After receiving some of your comments about my last post, I realized that I should initiate my own flow space before writing. Otherwise, the message gets muddy!
I decided to open the book with one of the powerful stories I collected when I did my research. I had given my participants ananonmity and had to get his permission first. He has given me that permission now, so I'm putting this out to the world again.
Here is the first part of the introduction to the book, which includes his story. What follows this is a discussion on "flow" and "decision making." For now, I just want to know if this makes you want to know more. Let me know what you think about this.
Thanks to all.
NEW WORKING TITLE: Riding the Wave of Action: Achieving Success and Well-being through Flow-based Decision Making
Chapter 1: Introduction
The Dancer Becomes the Dance
Consider an activity you enjoy. You are working toward clear goals and receiving feedback in some form. There are many opportunities for decisive action. Action and awareness merge. You concentrate on the task at hand to the exclusion of all information, except that which is necessary to the activity. You experience a sense of control. You are unaware of your own consciousness. Time has no meaning or is distorted: It slows down; it speeds up; there is no awareness of time. You do the activity for the sake of the activity.
This feeling is called “flow.” Simply stated, “flow” is the idea that “the dancer becomes the dance.”
September 11, 2001, started out to be a beautiful morning. Joel Kanasky, Firefighter for FDNY Rescue Company 1, was teaching a scuba diving class when he heard about the first plane hitting the World Trade Center. He arrived around 40 minutes after his Company had been deployed. The South Tower had just fallen. He entered the lobby of the North Tower looking for his crew. He approached a battalion chief—according to Joel, “a tough old Marine-coot”—who was later killed that day. The chief gave Joel an order to get some hydraulic jacks and some torches, because there were steel beams pinning some firefighters in the hotel.
Joel and two other firefighters were getting the equipment together and heard people yelling, “RUN!!!” He didn’t even think about it. He dropped all the gear except one tool, which was still in his hand, and took off across West Street. He found a door and broke the window. He dove through dropping to his hands and knees. He took the first left into what turned out to be the ATM lobby in the North Tower. He proceeded to crawl to a back area where he thought life was going to end. He was totally incapsulated in, what he called, “some crazy dust.”
He kept thinking about all the young, new firefighters he had trained over the years and how he told them, as he guided them through their training in the burn building, “Keep your head. Keep breathing. Stay low. Calm down. Slow down. It will be fine.” He said he thought these were crazy things to think about, but it worked like magic and helped him stay calm.

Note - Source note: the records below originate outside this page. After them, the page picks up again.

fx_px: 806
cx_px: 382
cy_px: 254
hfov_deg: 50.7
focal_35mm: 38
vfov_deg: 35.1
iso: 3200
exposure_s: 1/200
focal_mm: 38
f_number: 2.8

There was another firefighter named Thor with him. He heard Thor say, “This is probably it.” At that moment, Joel saw a touch of light toward the end of the hallway. He said, “We have to crawl that way.” They crawled out of the ATM lobby into the back of the American Express Building, where was enough fresh air there to breathe, but he still thought this was probably the end.
He didn’t have a breathing apparatus because his original task was to get rescue equipment. Thor had one, but there was so much debris in his face piece that he couldn’t breathe through it.

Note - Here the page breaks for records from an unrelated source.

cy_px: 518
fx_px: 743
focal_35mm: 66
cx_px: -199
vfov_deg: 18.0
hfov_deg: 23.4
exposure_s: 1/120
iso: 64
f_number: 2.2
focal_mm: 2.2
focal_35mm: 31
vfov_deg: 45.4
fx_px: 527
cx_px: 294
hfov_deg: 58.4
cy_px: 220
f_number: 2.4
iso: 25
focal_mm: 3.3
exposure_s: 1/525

Joel had no sense of time. While 47 minutes had passed between the collapse of the South Tower and the collapse of the North Tower, it felt like the blink of an eye. His first awareness that time had passed was noticing a man cutting bologna and making sandwiches with a loaf of white bread and a big jar of mustard on a garbage can on the street at sunset. He said it felt as if he had just walked into the North Tower lobby just after the South Tower had collapsed.
Joel’s observation was that training and always being prepared gives you the ability to respond in the right way without regard to the passage of time. He knew this repetition helps us make decisions that enable us to remain fully in the present. This is hard to do because we struggle for future goals. The present is the only thing that has no end.
Joel was the sole survivor of FDNY Resue Company 1 that fateful day.
Joel is a firefighter. He loves what he does. He works in a special operations company in New York City, where his primary function is to save firemen. "That’s my responsibility. We are there when firemen get in trouble. I think I’ve been to many firefighter fatality rooms in 20 years. It’s been tough duty, but by the same token, we pulled out 15 or so who are still alive today…[Being a firefighter] was always a desire and a love. I thought it was a calling. It has been spectacular. A lot of terrible times, but a lot of great times. Even with the bad times, it’s still good. It’s the greatest job on earth."
Joel operates “in the flow.” His strength comes from within, from his marriage, through his love of service to his community, and through the firefighter-family culture.